Le public ne se doutait de rien et pouvait contempler, au-delà de la scène, l’horizon embrumé et étrangement silencieux, où la mer et le ciel se confondaient presque. La vague inquiétude des musiciens n’était pourtant pas totalement injustifiée, puisque cinq cordes cassèrent pendant le concert dont trois dans la section des violes de gambe et les accords furent longs et nombreux. Mais la musique jouée dépassa toutes ces contingences.

Le cycle de Membra Jesu Nostri se présente comme une déploration sur les plaies du Christ dont le nombre est porté, selon la tradition musicale du temps, de cinq à sept : pieds, genoux, mains, flanc, poitrine, cœur, visage (ad faciem). Le livret a été écrit à partir d’un recueil médiéval de poésie d’un moine cistercien et de citations bibliques. L’œuvre est souvent jouée avec un chœur nombreux, comme la maîtrise de Notre Dame de Paris, aux antipodes de l’effectif réduit choisi par Stephan MacLeod : cinq voix dont la sienne, un alto, un contre-ténor et deux sopranos soutenues par dix instrumentistes. 

L’interprétation de Gli Angeli fut d’une lisibilité extrême, dans les unissons et surtout les contrepoints et parfaitement accordée au dépouillement de l’écriture du maître baroque. Dans une œuvre où le mètre détermine en grande partie les figures rythmiques, l’accentuation syllabique des chanteurs fut d’une netteté remarquable. Dès le tutti du Ad pedes qui inaugure l’œuvre, le ton était donné, si on me permet cette redondance, avec une ferme cohésion de l’ensemble vocal dans les passages choraux et une fluidité véloce des contrepoints et jusqu’à ce que la messe soit dite, avec le somptueux Amen final.

**CONSIGNE:** Transcrivez mot pour mot le passage sur le concert de Membra Jesu Nostri, depuis "Le cycle de Membra" jusqu'à "par dix instrumentistes.".

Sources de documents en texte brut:
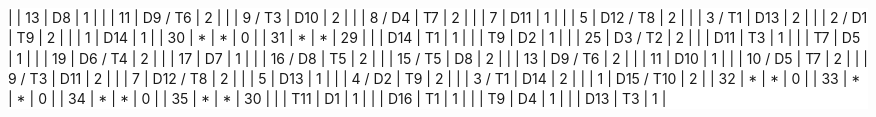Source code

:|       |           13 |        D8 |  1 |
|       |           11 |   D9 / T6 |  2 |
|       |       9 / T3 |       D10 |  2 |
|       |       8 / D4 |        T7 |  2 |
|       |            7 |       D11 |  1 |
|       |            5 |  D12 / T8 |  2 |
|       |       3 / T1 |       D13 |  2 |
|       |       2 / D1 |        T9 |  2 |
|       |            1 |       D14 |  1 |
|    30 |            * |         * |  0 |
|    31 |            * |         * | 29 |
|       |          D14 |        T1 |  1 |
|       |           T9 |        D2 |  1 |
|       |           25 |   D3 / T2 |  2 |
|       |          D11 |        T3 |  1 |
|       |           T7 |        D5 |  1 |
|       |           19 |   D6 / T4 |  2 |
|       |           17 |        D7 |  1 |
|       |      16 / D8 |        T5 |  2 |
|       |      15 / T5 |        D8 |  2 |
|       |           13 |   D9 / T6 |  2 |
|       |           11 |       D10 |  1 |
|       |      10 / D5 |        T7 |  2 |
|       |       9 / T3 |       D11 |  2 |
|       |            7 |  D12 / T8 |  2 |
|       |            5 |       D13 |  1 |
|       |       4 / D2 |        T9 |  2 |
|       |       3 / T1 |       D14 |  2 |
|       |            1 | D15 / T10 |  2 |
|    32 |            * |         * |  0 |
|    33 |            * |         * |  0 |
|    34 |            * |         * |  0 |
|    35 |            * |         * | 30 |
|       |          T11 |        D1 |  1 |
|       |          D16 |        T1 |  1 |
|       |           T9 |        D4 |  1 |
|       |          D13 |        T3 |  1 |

==

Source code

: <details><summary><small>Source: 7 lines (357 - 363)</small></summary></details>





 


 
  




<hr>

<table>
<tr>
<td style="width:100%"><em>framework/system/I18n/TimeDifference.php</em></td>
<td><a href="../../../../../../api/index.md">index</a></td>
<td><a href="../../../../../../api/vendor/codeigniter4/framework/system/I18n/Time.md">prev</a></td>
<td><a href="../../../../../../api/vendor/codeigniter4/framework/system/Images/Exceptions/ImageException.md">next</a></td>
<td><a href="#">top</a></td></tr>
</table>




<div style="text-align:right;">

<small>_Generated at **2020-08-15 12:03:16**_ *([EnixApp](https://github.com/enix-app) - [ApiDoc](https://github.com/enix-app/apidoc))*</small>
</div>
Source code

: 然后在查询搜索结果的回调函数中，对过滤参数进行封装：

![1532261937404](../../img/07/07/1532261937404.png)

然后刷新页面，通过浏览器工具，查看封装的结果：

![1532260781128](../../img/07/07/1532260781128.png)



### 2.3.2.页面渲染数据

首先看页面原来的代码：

--

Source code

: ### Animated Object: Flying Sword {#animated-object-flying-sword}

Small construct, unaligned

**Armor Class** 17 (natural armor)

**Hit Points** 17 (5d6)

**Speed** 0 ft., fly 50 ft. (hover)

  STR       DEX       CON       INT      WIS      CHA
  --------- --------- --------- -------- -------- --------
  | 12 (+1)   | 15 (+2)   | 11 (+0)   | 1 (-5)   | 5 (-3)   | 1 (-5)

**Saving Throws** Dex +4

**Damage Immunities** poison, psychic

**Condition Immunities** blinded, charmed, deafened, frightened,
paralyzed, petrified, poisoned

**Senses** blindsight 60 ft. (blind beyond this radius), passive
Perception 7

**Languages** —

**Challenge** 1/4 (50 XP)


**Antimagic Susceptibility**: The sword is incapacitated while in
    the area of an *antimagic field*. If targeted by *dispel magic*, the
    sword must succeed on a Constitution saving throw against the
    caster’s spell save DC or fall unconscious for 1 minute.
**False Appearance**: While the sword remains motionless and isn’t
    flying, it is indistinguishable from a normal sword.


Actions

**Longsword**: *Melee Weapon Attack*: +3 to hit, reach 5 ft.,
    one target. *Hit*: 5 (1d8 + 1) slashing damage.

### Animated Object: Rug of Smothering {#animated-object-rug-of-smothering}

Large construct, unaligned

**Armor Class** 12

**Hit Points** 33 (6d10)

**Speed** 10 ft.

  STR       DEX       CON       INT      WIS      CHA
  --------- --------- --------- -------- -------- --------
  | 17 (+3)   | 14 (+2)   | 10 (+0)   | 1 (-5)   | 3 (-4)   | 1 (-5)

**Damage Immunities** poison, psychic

**RÉPONSE RÉDIGÉE:**
Le cycle de Membra Jesu Nostri se présente comme une déploration sur les plaies du Christ dont le nombre est porté, selon la tradition musicale du temps, de cinq à sept : pieds, genoux, mains, flanc, poitrine, cœur, visage (ad faciem). Le livret a été écrit à partir d’un recueil médiéval de poésie d’un moine cistercien et de citations bibliques. L’œuvre est souvent jouée avec un chœur nombreux, comme la maîtrise de Notre Dame de Paris, aux antipodes de l’effectif réduit choisi par Stephan MacLeod : cinq voix dont la sienne, un alto, un contre-ténor et deux sopranos soutenues par dix instrumentistes.